- Supplied entries -
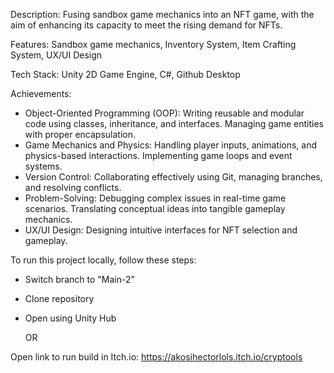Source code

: Description: Fusing sandbox game mechanics into an NFT game, with the aim of enhancing its capacity to meet the rising demand for NFTs.

Features: Sandbox game mechanics, Inventory System, Item Crafting System, UX/UI Design 

Tech Stack: Unity 2D Game Engine, C#, Github Desktop

Achievements:
- Object-Oriented Programming (OOP):
  Writing reusable and modular code using classes, inheritance, and interfaces.
  Managing game entities with proper encapsulation.
- Game Mechanics and Physics:
  Handling player inputs, animations, and physics-based interactions.
  Implementing game loops and event systems.
- Version Control:
  Collaborating effectively using Git, managing branches, and resolving conflicts.
- Problem-Solving:
  Debugging complex issues in real-time game scenarios.
  Translating conceptual ideas into tangible gameplay mechanics.
- UX/UI Design:
  Designing intuitive interfaces for NFT selection and gameplay. 

To run this project locally, follow these steps:

- Switch branch to "Main-2"
- Clone repository
- Open using Unity Hub

  OR

Open link to run build in Itch.io: https://akosihectorlols.itch.io/cryptools
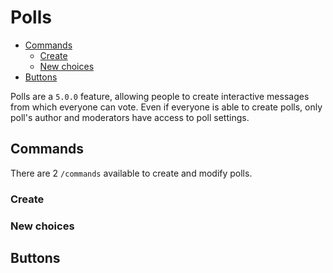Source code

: # Polls 

- [Commands](#commands)
  - [Create](#create)
  - [New choices](#create)
- [Buttons](#buttons)

Polls are a `5.0.0` feature, allowing people to create interactive messages from which everyone can vote.
Even if everyone is able to create polls, only poll's author and moderators have access to poll settings.

## Commands

There are 2 `/commands` available to create and modify polls.

### Create


### New choices

## Buttons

- To do -
In the records, take the lines starting with the line containing "Features: Sandbox game" and running through the line containing "To run this", both included. Lay them out as a numbered list and leave out the blank lines.

- Solved exercise -
1. Features: Sandbox game mechanics, Inventory System, Item Crafting System, UX/UI Design 
2. Tech Stack: Unity 2D Game Engine, C#, Github Desktop
3. Achievements:
4. - Object-Oriented Programming (OOP):
5.   Writing reusable and modular code using classes, inheritance, and interfaces.
6.   Managing game entities with proper encapsulation.
7. - Game Mechanics and Physics:
8.   Handling player inputs, animations, and physics-based interactions.
9.   Implementing game loops and event systems.
10. - Version Control:
11.   Collaborating effectively using Git, managing branches, and resolving conflicts.
12. - Problem-Solving:
13.   Debugging complex issues in real-time game scenarios.
14.   Translating conceptual ideas into tangible gameplay mechanics.
15. - UX/UI Design:
16.   Designing intuitive interfaces for NFT selection and gameplay. 
17. To run this project locally, follow these steps:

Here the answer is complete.